A few days ago we told you again about the importance of people to a lean manufacturing transformation. Now a few examples of how most consultants and organizations don’t understand the second pillar of lean: respect for people.
First, an article on the success of Merit Medical.
Net income for the first quarter of 2008 improved 45% to $4.3 million.
Quarterly sales grew 5% to $53.6 million. Catheter sales increased 11%,
inflation device sales rose 7%, stand-alone device sales grew 6% while
custom kit and tray sales remained flat.In 2007 Merit’s CEO, Fred Lampropoulos (pictured), implemented a
program of lean manufacturing, automation, off-shore production and
consolidation of the company’s Sensor Systems facilities.Gross margins for the first quarter of 2008 were 40.3% of sales,
compared to 37.0% of sales for the first quarter of 2007. The
improvement demonstrates the increased productivity stemming from an
18% reduction in manufacturing headcount and cost savings initiatives.

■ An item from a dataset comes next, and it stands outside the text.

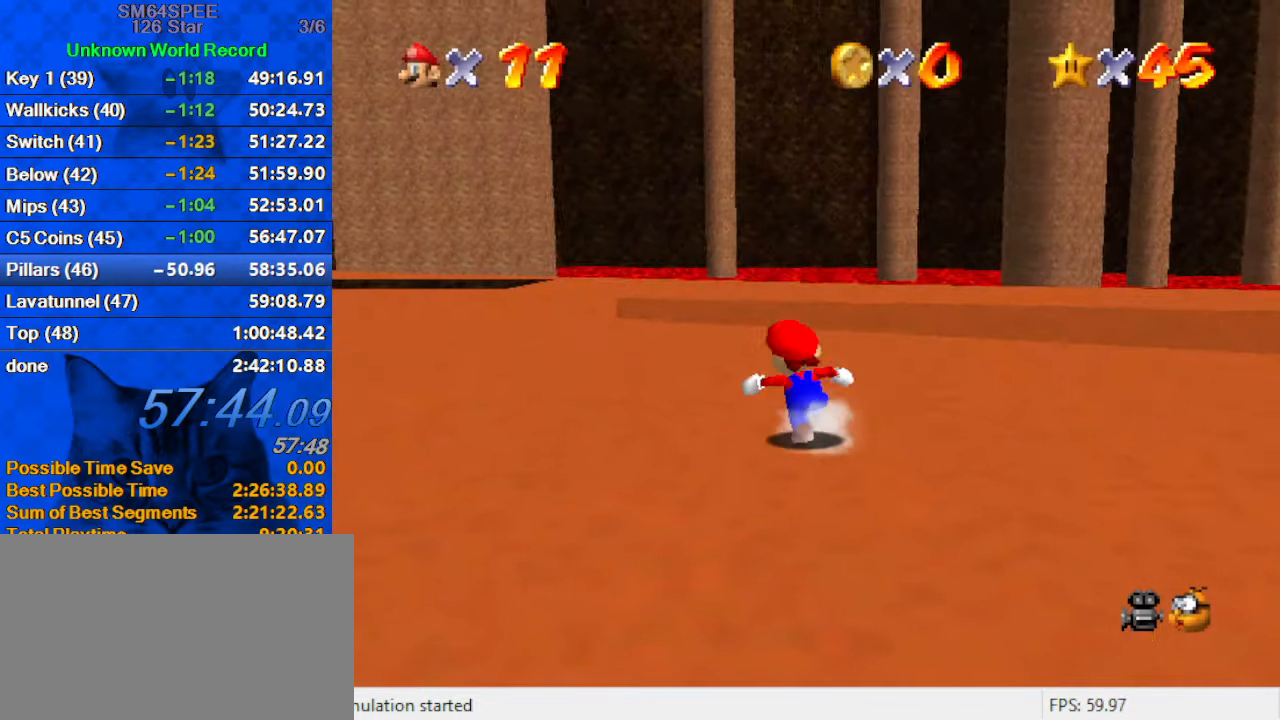
{"keys": ["up"], "events": [[33, "d", "down"], [33, "s", "down"], [233, "d", "up"], [233, "left", "up"], [233, "s", "up"]]}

Successful, top and bottom line growth… and whacking a bunch of people while claiming to implement a lean manufacturing program along with off-shore production. Sorry… that’s LAME.
Next, Carl Wright gives us a "roadmap to lean implementation." It’s interesting, so I’ll paste a chunk of it here.
- Form team (mix of lean manufacturing and relevant business experience)
- Develop communication and feedback channel for everyone
- Meet with everyone and explain the initiative
- Begin to train all employees (lean overview, eight wastes, standard operations, kaizen, RCPS, PDCA)
- Facility analysis – Determine the gap between current state and a state of “lean”
- 5-S – It is the foundation of lean. Workplace organization is critical for any lean initiative
- TPM – Begin Total Productive Maintenance early (used throughout lean)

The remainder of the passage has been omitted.